Search code examples
rforeachparallel-processingmpihpc

run Rmpi on cluster, specify library path


I'm trying to run an analysis in parallel on our computing cluster.
Unfortunately I've had to set up Rmpi myself and may not have done so properly. Because I had to install all necessary packages into my home folder, I always have to call

.libPaths('/home/myfolder/Rlib');

before I can load packages.

However, it appears that doMPI attempts to load itself, before I can set the library path.

.libPaths('/home/myfolder/Rlib');
cat("Step 1")
library(doMPI)
cl <- startMPIcluster()
registerDoMPI(cl)
cat("Step 2")
Children_mcmc1 = foreach(i=1:2) %dopar% {
    cat("Step 3")
    .libPaths('/home/myfolder/Rlib');
    library(MCMCglmm)
    cat("Step 4")
    load("krmh_married.rdata")
    nitt = 1000; thin = 50; burnin = 100
    MCMCglmm( children ~ paternalage.factor ,
        random=~idParents,
        family="poisson", 
        data=krmh_married, 
        pr = F, saveX = T, saveZ = T,
        nitt=nitt,thin=thin,burnin=burnin)
}
closeCluster(cl)
mpi.quit()

If I do

mpirun -H localhost -n 3 R --slave -f "3 - krmh mcmcglmm scc test 2.r" 

I get (after removing some boilerplate messages)
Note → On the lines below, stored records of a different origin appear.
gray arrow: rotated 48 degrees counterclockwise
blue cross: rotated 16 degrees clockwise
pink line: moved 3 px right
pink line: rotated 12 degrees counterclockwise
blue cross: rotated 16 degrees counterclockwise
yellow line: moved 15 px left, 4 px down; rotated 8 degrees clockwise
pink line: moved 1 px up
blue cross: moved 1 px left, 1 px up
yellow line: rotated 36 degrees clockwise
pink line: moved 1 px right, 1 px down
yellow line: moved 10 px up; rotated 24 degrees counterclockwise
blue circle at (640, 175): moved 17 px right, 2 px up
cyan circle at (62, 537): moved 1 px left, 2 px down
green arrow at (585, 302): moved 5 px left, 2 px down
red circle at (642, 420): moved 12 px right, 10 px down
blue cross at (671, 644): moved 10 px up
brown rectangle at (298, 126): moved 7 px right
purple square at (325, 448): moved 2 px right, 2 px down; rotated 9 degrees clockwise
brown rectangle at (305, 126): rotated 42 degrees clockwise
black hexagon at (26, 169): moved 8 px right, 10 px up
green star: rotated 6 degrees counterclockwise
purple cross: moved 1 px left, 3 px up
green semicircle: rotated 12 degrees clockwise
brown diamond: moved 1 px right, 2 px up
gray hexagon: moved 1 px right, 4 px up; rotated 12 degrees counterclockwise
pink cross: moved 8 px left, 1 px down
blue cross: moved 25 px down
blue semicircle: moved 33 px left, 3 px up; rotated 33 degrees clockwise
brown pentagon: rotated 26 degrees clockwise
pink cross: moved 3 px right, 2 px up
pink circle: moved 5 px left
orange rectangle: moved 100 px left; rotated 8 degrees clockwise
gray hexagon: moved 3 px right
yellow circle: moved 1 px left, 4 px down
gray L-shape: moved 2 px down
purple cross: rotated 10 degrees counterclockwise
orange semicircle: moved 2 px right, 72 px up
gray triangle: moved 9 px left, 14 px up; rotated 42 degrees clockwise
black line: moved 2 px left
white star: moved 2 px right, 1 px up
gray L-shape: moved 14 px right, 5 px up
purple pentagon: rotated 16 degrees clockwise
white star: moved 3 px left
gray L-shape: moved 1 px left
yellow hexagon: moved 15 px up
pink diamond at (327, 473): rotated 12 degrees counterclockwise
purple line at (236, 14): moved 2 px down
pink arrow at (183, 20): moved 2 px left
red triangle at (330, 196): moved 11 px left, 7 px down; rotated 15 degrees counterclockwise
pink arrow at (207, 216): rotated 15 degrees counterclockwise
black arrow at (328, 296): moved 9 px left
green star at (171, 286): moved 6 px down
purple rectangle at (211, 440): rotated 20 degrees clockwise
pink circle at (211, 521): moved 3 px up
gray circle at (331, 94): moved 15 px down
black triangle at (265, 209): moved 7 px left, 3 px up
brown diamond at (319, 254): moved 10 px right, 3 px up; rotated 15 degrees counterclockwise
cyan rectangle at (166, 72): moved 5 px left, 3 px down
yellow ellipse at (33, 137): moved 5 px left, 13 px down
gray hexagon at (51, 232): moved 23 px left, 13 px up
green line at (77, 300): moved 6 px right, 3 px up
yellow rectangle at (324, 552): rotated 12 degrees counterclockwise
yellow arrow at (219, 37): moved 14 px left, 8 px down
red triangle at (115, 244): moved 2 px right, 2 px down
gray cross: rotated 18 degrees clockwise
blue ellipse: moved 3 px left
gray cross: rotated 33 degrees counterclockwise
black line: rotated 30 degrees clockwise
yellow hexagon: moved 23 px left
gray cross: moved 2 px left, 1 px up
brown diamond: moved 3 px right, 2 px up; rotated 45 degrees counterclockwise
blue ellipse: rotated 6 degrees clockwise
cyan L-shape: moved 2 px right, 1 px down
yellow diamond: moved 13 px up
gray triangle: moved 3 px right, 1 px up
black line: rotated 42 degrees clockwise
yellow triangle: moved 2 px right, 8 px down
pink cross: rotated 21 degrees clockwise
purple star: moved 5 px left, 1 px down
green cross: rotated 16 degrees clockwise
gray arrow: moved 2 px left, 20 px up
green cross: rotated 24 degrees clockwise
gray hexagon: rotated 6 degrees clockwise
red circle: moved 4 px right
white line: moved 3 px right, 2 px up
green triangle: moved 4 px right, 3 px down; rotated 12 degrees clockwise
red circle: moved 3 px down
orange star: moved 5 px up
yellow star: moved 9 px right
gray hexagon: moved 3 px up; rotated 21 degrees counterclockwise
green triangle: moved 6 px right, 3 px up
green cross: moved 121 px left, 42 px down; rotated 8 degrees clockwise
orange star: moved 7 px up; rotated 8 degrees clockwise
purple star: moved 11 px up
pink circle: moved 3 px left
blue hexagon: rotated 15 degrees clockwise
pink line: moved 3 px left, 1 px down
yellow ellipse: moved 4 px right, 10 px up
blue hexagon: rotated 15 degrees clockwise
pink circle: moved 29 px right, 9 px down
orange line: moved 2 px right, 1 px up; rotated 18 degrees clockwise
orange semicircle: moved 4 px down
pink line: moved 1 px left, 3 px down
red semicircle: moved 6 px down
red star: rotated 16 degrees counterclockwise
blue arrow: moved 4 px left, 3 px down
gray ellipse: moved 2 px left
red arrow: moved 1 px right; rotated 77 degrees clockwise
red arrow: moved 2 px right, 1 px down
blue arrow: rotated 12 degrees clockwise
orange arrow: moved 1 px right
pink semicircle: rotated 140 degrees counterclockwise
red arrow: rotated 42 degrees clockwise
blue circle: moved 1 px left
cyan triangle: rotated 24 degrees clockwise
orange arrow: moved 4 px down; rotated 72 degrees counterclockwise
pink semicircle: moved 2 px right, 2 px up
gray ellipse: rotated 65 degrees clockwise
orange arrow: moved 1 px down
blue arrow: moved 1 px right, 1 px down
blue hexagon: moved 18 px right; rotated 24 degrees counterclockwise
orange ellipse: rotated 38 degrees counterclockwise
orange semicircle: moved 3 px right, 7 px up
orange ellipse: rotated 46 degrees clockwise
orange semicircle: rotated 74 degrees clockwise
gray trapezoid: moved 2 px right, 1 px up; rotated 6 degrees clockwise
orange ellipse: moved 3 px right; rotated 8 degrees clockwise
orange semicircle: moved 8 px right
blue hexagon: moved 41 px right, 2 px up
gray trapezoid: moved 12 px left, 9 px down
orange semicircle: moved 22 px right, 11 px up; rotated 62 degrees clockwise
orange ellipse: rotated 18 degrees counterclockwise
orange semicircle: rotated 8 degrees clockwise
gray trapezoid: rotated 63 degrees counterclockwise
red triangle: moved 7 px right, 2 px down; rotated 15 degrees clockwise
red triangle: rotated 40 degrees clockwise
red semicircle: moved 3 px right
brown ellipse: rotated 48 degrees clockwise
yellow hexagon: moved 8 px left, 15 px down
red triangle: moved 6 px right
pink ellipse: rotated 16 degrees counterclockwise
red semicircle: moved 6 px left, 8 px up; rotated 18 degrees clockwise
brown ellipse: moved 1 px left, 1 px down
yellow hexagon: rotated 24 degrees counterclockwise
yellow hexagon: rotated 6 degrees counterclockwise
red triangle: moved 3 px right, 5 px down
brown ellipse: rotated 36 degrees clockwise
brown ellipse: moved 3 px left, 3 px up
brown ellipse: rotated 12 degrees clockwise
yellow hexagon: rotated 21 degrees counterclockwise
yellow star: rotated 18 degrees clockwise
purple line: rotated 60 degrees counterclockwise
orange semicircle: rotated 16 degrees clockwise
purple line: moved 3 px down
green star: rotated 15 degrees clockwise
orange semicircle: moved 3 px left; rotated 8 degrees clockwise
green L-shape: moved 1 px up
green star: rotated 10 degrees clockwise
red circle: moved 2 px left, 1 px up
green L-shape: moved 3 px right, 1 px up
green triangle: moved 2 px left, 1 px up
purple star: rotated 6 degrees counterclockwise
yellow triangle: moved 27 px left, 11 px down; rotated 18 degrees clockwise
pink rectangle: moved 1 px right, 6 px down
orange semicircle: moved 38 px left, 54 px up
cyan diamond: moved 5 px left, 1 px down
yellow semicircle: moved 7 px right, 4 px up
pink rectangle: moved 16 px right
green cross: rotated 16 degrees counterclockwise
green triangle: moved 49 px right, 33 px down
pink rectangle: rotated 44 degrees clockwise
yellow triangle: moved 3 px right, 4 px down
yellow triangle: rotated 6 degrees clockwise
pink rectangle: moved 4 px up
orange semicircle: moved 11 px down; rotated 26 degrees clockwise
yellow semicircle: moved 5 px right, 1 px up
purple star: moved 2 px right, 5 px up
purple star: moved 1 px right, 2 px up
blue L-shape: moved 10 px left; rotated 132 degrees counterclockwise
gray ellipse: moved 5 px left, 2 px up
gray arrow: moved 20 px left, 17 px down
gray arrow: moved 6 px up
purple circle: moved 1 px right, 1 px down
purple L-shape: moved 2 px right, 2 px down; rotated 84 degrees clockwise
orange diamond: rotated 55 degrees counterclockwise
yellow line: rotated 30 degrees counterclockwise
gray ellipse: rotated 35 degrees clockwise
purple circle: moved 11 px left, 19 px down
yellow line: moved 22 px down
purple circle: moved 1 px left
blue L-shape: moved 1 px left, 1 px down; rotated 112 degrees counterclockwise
During startup - Warning message:
Step 1
Step 1
Step 1
Step 2Error in { : task 2 failed - "cannot open the connection"
Calls: %dopar% ->
Execution halted

If I do

R --slave -f "3 - krmh mcmcglmm scc test 2.r" 

I get

Step 1
Error in library(doMPI) : there is no package called 'doMPI'
Calls: local ... eval -> suppressMessages -> withCallingHandlers -> library
Execution halted
Error in library(doMPI) : there is no package called 'doMPI'
Calls: local ... eval -> suppressMessages -> withCallingHandlers -> library
Execution halted

I've tried installing doMPI on the run, but even though Step 2 isn't printed, it seems as if the error results from the loop.

And of course, with all this I'm still testing on our frontend, I haven't it made it to submitting the job to the intended cluster yet.

I tried to specify the .libPaths call in my .Rprofile, but I'm not sure this would get read on the cluster and I can't even get it to get read on the frontend (and I couldn't figure out where R is looking for the file).


Solution

  • It's much easier to install R packages into a "personal library", since it is used automatically so you don't have to call .libPaths in your scripts. You can determine what directory this is by executing:

    > Sys.getenv('R_LIBS_USER')
    

    This will automatically be the first directory returned by .libPaths if it exists, so you don't have to worry about calling .libPaths at all.

    Note that there's no point in calling .libPaths in the body of the foreach loop since doMPI must be loaded by the cluster workers before they can execute any tasks.

    I'm not sure what's going wrong in your "mpirun" case, because mpirun is starting all of the workers, so the first four lines of your script are executed by all of them. That is why "Step 1" is displayed three times. But in your second case, the cluster workers are being spawned, so the doMPI package is loaded by the RMPIworker.R script, resulting in the error loading doMPI.

    I suggest that you use the mpirun approach to solve the .libPaths problem, but call startMPIcluster with the verbose=TRUE option. That will create some files in your working directory named "MPI_*.log" which may contain some useful error messages that will provide a clue to the problem.